How to cope through the cost-of-living crisis
Managing your money and your mental health can feel like a juggling act. The state of both can influence your actions, physical health, and behaviour – and for many people, keeping these separate can be difficult.
General advice on debt and money is available online, but it’s important for individuals to know how to access the best resources for their situation. More often than not, this should be a learning process that involves proactive thinking, budgeting, and saving.
With so much financial pressure on families and young professionals in the UK, turning things around might feel impossible. But improvements come from understanding, so it’s always worth learning just how money might be affecting your mental health first.
Why does money cause so much stress?
In the height of the cost-of-living crisis and even through better times, money can determine the opportunities available. Stressors might include not being able to afford certain necessities, difficulty managing money, and not being able to provide for a family.
From private tenants facing sky-high rent prices to those awaiting the cost-of-living support payment, living from one month to the much revolves around affordability. On lower earnings, it can feel almost impossible to have a life outside of work. But it works the other way around, too: earning money and not knowing how to manage it can also impact mental wellbeing.
How can I build a better relationship with money and mental health?
Firstly, don’t try to fix all of your money issues at once. Take things one step at a time and make sure you’re familiar with some of the best ways to defuse a stressful financial situation:
1. Cut the impulsivity
Spending your pay straight away might feel liberating, but when you’re not keeping track of your outgoings it’s easy to lose control. What might start as a quick shopping trip could stop you from being able to pay your bills for the rest of the month, so it’s absolutely vital to take things slowly.
Start by setting aside the money you know you’ll need for each scheduled direct debit. Keep track of expected payments and make sure that you’re only spending money on things you can afford. After a while, you’ll gradually get used to cutting down and know when you can safely spend without worrying.
2. Save where you can
Now more than ever, saving money is absolutely vital to make plans for the future. In an uncertain economy, building your personal savings will be an essential part of feeling secure about the coming months and years.

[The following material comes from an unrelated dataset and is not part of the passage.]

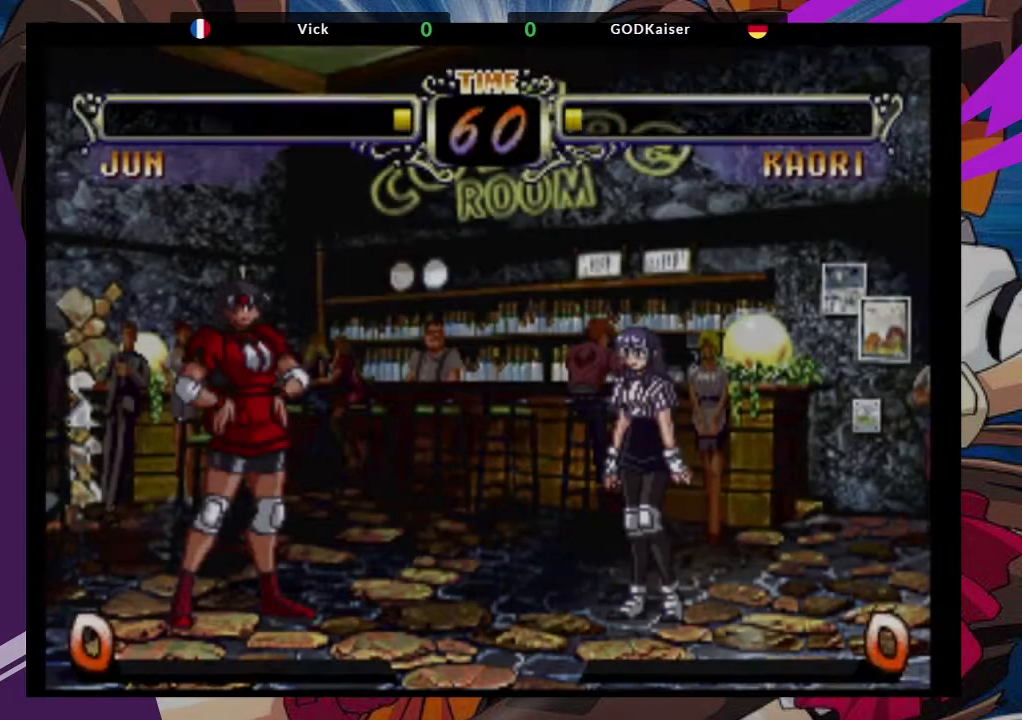
{"buttons": [], "left_stick": "center", "events": []}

You should consider opening a savings account to earn tax-free interest and make the most of your money. Whether you commit to a twelve-month option or something with a little bit more flexibility, keeping money aside in a separate account is one of the most certain ways to cover your own back and reduce stress.
3. Try to face your debts
Dealing with your debt issues head-on is the only way to start feeling more motivated about your money. Even though putting it off might bring you short-term relief, the longer you’re in debt the worse your personal finance situation might become.
If your mental health makes it too difficult to approach your financial responsibilities, you should seek support as soon as possible. Try to remember that there’s no shame in asking for help – and the sooner you do, the sooner you can start to get back on track.
Conclusion
Keeping yourself afloat financially and maintaining good mental health can be a delicate balance. But with the right measures in place, both you and your support network can help to improve and rebuild your situation. Try to stay motivated – and never be afraid to ask for help when you need it.